--- Input material Enclosed Below ---

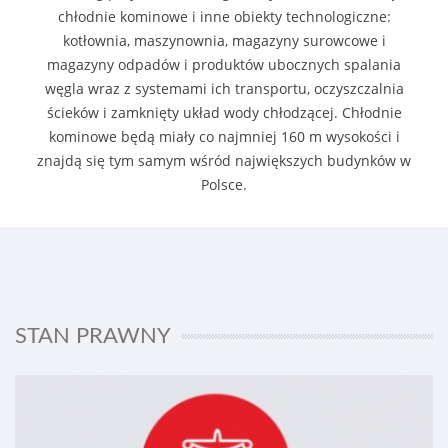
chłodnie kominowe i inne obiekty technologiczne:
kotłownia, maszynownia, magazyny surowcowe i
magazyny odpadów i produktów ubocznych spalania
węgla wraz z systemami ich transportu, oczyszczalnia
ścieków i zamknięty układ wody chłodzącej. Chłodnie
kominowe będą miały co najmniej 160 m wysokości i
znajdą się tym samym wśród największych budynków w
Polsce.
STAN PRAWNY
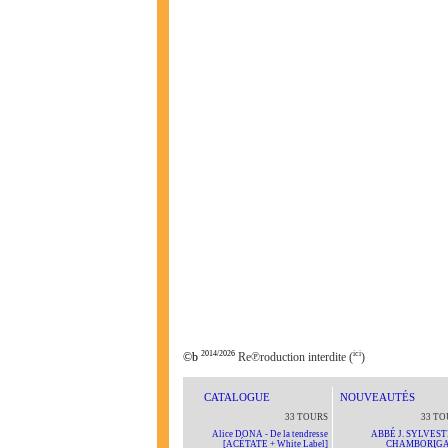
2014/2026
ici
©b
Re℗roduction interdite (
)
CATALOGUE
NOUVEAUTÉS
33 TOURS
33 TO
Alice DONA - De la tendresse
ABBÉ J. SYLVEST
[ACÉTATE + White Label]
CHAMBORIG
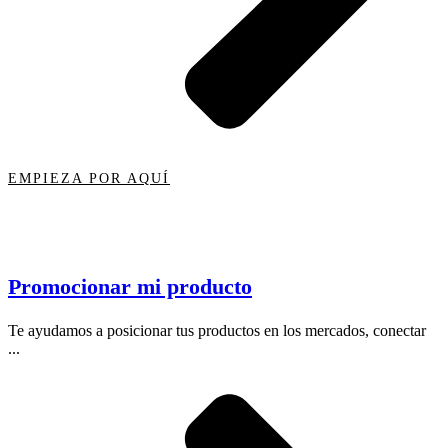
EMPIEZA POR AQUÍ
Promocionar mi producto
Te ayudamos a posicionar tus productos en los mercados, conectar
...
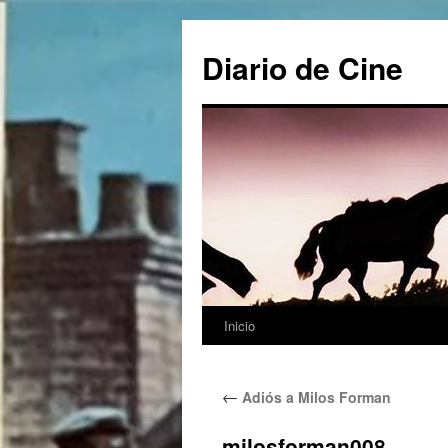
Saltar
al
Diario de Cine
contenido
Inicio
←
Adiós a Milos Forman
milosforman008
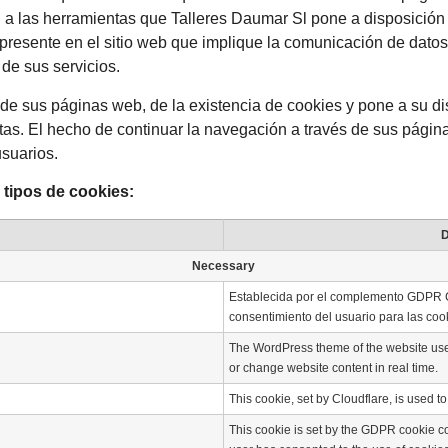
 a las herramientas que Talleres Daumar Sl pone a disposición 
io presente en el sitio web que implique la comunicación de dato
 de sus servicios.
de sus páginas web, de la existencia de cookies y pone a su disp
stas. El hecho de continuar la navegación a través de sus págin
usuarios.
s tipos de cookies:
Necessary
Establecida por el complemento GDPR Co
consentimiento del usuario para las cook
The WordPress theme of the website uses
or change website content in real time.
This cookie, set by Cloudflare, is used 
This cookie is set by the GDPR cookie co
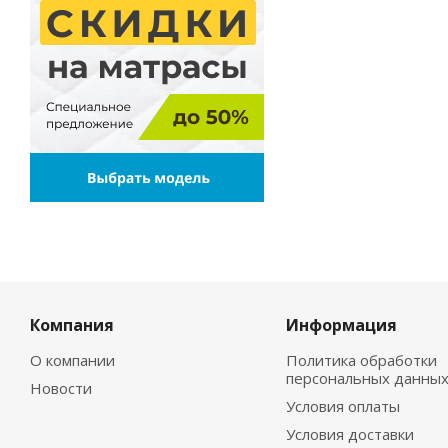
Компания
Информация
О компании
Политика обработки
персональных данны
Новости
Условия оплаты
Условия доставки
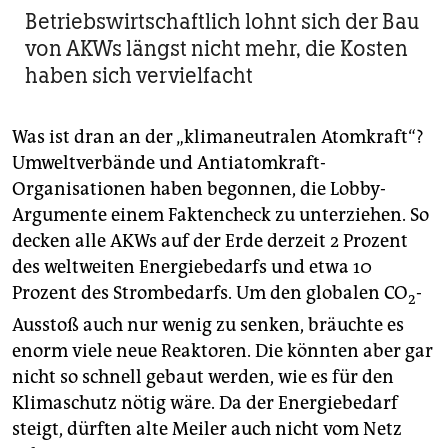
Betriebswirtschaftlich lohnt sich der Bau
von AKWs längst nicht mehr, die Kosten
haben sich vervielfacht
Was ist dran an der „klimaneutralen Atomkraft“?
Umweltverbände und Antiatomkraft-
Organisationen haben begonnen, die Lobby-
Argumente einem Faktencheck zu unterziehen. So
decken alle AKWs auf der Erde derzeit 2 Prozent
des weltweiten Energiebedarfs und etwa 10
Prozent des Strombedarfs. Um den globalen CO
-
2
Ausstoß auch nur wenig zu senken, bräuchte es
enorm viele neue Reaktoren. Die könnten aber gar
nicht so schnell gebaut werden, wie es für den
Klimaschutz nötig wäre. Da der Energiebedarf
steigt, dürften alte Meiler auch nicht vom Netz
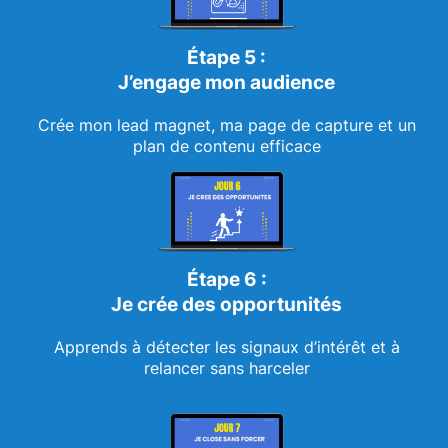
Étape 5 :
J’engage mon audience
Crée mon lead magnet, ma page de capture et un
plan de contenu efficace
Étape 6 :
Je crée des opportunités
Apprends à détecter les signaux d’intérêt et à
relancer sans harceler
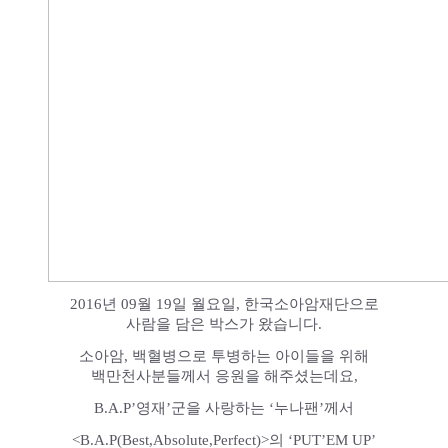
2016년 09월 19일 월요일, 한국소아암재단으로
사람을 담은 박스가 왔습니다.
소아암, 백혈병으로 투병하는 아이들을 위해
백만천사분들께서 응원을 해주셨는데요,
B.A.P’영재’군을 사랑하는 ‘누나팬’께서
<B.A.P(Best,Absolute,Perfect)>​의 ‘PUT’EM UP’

--- End of Enclosed Input material ---

> **Work order**
Your task is to set down every entry exactly, leaving out any picture it contains.

> **Answer to this problem**
chłodnie kominowe i inne obiekty technologiczne:
kotłownia, maszynownia, magazyny surowcowe i
magazyny odpadów i produktów ubocznych spalania
węgla wraz z systemami ich transportu, oczyszczalnia
ścieków i zamknięty układ wody chłodzącej. Chłodnie
kominowe będą miały co najmniej 160 m wysokości i
znajdą się tym samym wśród największych budynków w
Polsce.
STAN PRAWNY
2014/2026
ici
©b
Re℗roduction interdite (
)
CATALOGUE
NOUVEAUTÉS
33 TOURS
33 TO
Alice DONA - De la tendresse
ABBÉ J. SYLVEST
[ACÉTATE + White Label]
CHAMBORIG
EMPIEZA POR AQUÍ
Promocionar mi producto
Te ayudamos a posicionar tus productos en los mercados, conectar
...
Saltar
al
Diario de Cine
contenido
Inicio
←
Adiós a Milos Forman
milosforman008
 a las herramientas que Talleres Daumar Sl pone a disposición 
io presente en el sitio web que implique la comunicación de dato
 de sus servicios.
de sus páginas web, de la existencia de cookies y pone a su disp
stas. El hecho de continuar la navegación a través de sus págin
usuarios.
s tipos de cookies:
Necessary
Establecida por el complemento GDPR Co
consentimiento del usuario para las cook
The WordPress theme of the website uses
or change website content in real time.
This cookie, set by Cloudflare, is used 
This cookie is set by the GDPR cookie co
Компания
Информация
О компании
Политика обработки
персональных данны
Новости
Условия оплаты
Условия доставки
Betriebswirtschaftlich lohnt sich der Bau
von AKWs längst nicht mehr, die Kosten
haben sich vervielfacht
Was ist dran an der „klimaneutralen Atomkraft“?
Umweltverbände und Antiatomkraft-
Organisationen haben begonnen, die Lobby-
Argumente einem Faktencheck zu unterziehen. So
decken alle AKWs auf der Erde derzeit 2 Prozent
des weltweiten Energiebedarfs und etwa 10
Prozent des Strombedarfs. Um den globalen CO
-
2
Ausstoß auch nur wenig zu senken, bräuchte es
enorm viele neue Reaktoren. Die könnten aber gar
nicht so schnell gebaut werden, wie es für den
Klimaschutz nötig wäre. Da der Energiebedarf
steigt, dürften alte Meiler auch nicht vom Netz
Étape 5 :
J’engage mon audience
Crée mon lead magnet, ma page de capture et un
plan de contenu efficace
Étape 6 :
Je crée des opportunités
Apprends à détecter les signaux d’intérêt et à
relancer sans harceler
2016년 09월 19일 월요일, 한국소아암재단으로
사람을 담은 박스가 왔습니다.
소아암, 백혈병으로 투병하는 아이들을 위해
백만천사분들께서 응원을 해주셨는데요,
B.A.P’영재’군을 사랑하는 ‘누나팬’께서
<B.A.P(Best,Absolute,Perfect)>​의 ‘PUT’EM UP’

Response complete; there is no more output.